PROVIDED PASSAGE:
──────────────────────────────

The 2002 festival was moved from August to 13 and 14 July at Fairyhouse Racecourse. The festival was closed out on Sunday night by headliners Oasis and Saturday night was headlined by The Prodigy.
The line-up included The Chemical Brothers, 2 Many DJ's, Basement Jaxx, The Dandy Warhols, Badly Drawn Boy, Green Day, The Foo Fighters, Sonic Youth, Mercury Rev, No Doubt, Damien Rice, Mogwai, The Redneck Manifesto, The Frames, Lemon Jelly, Massive Attack, The Polyphonic Spree, The Coral, Primal Scream, Nina Hynes, Jimmy Eat World, The Hives, The Devlins, Turn, The Libertines, Hoobastank, Spiritualized, The Jimmy Cake, Black Rebel Motorcycle Club, Gemma Hayes, Idlewild, Ian Brown, Rival Schools, Cooper Temple Clause, Dogs Die In Hot Cars, The Beta Band, Leaves, Starsailor and David Kitt.

──────────────────────────────

TASK DIRECTIONS: Please carry on the passage about the 2002 festival at Fairyhouse Racecourse from its last sentence. The material after this point is separate from the passage about the 2002 festival.

──────────────────────────────

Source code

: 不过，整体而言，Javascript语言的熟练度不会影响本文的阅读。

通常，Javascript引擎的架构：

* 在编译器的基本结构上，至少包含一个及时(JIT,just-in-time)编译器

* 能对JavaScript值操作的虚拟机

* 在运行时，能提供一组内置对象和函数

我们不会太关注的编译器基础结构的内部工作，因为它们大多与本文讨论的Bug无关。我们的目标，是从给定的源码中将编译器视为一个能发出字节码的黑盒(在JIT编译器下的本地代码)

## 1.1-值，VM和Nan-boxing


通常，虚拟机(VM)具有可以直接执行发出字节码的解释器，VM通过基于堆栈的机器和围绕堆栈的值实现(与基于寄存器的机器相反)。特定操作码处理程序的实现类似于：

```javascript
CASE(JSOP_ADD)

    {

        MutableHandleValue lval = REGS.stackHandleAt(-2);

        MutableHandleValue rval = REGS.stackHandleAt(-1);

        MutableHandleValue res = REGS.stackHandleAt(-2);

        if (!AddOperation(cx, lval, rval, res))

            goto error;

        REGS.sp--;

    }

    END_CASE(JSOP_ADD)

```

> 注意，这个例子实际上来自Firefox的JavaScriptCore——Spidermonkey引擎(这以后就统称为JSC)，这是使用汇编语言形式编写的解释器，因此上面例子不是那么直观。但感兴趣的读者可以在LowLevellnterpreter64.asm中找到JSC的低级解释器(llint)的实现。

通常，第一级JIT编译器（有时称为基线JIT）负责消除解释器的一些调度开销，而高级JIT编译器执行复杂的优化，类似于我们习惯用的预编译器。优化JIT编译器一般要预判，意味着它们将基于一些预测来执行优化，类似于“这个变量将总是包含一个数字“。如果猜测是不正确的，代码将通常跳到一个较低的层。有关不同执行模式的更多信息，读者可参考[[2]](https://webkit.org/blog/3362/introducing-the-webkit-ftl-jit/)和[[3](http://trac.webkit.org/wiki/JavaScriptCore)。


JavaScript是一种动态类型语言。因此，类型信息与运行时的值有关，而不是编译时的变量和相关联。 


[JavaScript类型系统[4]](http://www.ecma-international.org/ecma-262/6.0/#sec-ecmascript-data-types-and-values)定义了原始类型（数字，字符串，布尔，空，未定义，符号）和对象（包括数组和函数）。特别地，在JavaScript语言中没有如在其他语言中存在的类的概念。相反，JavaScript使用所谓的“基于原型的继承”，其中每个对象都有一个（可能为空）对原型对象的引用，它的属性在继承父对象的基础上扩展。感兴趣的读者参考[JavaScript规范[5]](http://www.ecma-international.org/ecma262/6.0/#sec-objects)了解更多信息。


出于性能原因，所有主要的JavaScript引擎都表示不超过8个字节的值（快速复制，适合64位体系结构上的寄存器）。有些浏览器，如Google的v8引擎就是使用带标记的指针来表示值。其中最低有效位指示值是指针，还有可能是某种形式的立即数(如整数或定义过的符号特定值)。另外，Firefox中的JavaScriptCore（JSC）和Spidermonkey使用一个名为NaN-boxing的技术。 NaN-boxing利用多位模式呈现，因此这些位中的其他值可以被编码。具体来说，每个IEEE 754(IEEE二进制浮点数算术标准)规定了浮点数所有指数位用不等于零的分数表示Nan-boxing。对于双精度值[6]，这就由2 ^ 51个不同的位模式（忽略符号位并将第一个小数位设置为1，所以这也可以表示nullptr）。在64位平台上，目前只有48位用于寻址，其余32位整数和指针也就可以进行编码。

──────────────────────────────

REPLY TO THE TASK:
==2003 Festival==
The last Witnness festival took place across five stages in a new venue, Punchestown Racecourse in County Kildare, on 12 and 13 July 2003. Tickets went on-sale Friday 11 April at 8 am and cost €59.50 (for one day), €109.50 (for both days) and €130.50 (for both days plus camping).

Saturday was headlined by Coldplay and also featured Sugababes, Badly Drawn Boy, Supergrass, Underworld, The Streets, The Coral, The Roots, Death in Vegas, The Complete Stone Roses, Röyksopp, Gemma Hayes, Mogwai, The Thrills, Appleton, Mull Historical Society, Ed Harcourt, The Rapture and many more.

Sunday was headlined by David Gray and Manic Street Preachers and also featured The Cardigans, The Polyphonic Spree, Super Furry Animals, Beth Orton, The Music, The Flaming Lips, Tricky, The Datsuns, Keith Flint, Calexico, The Eighties Matchbox B-Line Disaster, Kings of Leon and Har Mar Superstar. Others to feature included Doves, The Thrills, Turin Brakes, Nightmares on Wax and Damien Rice. The Flaming Lips were stepped up the bill on the Sunday to replace The White Stripes (cancelled due to frontman Jack White suffering a broken hand) and by all accounts delivered a well-received set which included a version of The White Stripes's hit "Seven Nation Army".